+++ Records shown +++

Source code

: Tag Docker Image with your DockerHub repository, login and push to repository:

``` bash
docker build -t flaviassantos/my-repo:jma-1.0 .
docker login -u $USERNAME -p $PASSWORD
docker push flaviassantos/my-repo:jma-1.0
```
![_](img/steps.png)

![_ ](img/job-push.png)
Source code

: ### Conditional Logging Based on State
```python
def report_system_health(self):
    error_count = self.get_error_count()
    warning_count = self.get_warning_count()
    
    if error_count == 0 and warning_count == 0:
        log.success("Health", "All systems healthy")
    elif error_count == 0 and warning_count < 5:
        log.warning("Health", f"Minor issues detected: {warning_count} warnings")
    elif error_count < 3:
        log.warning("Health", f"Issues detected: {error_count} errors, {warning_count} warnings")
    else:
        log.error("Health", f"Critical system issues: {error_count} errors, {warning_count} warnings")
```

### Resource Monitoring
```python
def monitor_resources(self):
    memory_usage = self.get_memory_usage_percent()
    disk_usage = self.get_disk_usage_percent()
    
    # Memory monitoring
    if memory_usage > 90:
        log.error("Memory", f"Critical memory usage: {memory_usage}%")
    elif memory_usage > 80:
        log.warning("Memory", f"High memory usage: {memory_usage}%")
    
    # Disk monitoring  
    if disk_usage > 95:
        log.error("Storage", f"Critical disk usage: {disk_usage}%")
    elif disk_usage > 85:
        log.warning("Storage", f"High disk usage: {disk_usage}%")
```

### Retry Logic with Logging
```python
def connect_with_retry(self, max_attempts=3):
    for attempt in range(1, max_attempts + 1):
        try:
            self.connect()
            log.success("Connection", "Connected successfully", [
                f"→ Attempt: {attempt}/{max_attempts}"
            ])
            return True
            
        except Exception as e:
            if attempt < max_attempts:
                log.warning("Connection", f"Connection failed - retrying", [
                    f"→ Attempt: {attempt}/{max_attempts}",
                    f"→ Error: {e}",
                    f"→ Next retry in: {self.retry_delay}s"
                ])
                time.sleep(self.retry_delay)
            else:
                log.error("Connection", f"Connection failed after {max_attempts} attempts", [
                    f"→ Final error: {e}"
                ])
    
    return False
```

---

+++

◆ Exercise goal: Copy every line above in which the string "Critical" shows up.

◆ Written solution:
        log.error("Health", f"Critical system issues: {error_count} errors, {warning_count} warnings")
        log.error("Memory", f"Critical memory usage: {memory_usage}%")
        log.error("Storage", f"Critical disk usage: {disk_usage}%")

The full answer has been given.